Mosquito Fleet Memories

Mosquito Fleet Boat
The fishing industry in colonial Charleston was heavily dependent on the work of slave boatmen who were allowed by law to own their own vessels. Numerous accounts can be found of slave sales that advertise “skilled boatmen”, as well as plenty of stories about slaves who brought fish-catching and boat-handling skills from West Africa. Many of the early boats were hewn from large cypress logs and propelled by sails made from strips of home-made quilts and blankets. Launching from wharf areas along the Cooper River near the public market, these black boatmen sailed miles out to see without maps or compasses, but found their way by dead reckoning out to black fish banks to bring back hulls full of tautog, whiting, porgy and shark that was sold on the streets of Charleston.
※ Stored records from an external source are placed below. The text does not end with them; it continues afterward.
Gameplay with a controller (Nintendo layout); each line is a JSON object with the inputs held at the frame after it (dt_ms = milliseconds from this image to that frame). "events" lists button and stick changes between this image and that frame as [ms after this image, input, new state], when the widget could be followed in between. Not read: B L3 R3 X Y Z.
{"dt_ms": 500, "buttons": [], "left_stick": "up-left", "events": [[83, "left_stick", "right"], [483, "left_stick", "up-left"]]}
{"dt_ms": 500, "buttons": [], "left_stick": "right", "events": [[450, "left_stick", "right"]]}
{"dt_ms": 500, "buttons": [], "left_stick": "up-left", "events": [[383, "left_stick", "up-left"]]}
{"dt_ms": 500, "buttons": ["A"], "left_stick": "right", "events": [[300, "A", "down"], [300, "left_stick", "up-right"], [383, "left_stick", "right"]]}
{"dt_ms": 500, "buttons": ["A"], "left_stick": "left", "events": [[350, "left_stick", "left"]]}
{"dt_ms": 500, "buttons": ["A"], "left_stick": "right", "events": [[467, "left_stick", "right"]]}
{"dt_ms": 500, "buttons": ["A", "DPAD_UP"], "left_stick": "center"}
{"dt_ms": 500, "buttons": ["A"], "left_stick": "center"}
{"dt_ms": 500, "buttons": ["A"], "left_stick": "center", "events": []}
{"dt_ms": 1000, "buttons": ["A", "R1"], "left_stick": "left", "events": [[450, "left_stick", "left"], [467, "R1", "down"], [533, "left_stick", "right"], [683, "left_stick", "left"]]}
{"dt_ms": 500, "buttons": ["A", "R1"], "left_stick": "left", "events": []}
There was seemingly safety in numbers, and the fisherman would go out together as what became famously called “The Mosquito Fleet”. Long after emancipation, descendants of former slaves carried on the fleet’s tradition, but suffered severe losses in terrible storms in 1904 and 1915, which decimated their ranks. I interviewed one of the last of the Mosquito Fleet crew for a TV story in 1985, long after he had given up the fishing tradition. He told me that those generations of fisherman welcomed the treachery of open sea, which offered an unparalleled sense of freedom and accomplishment.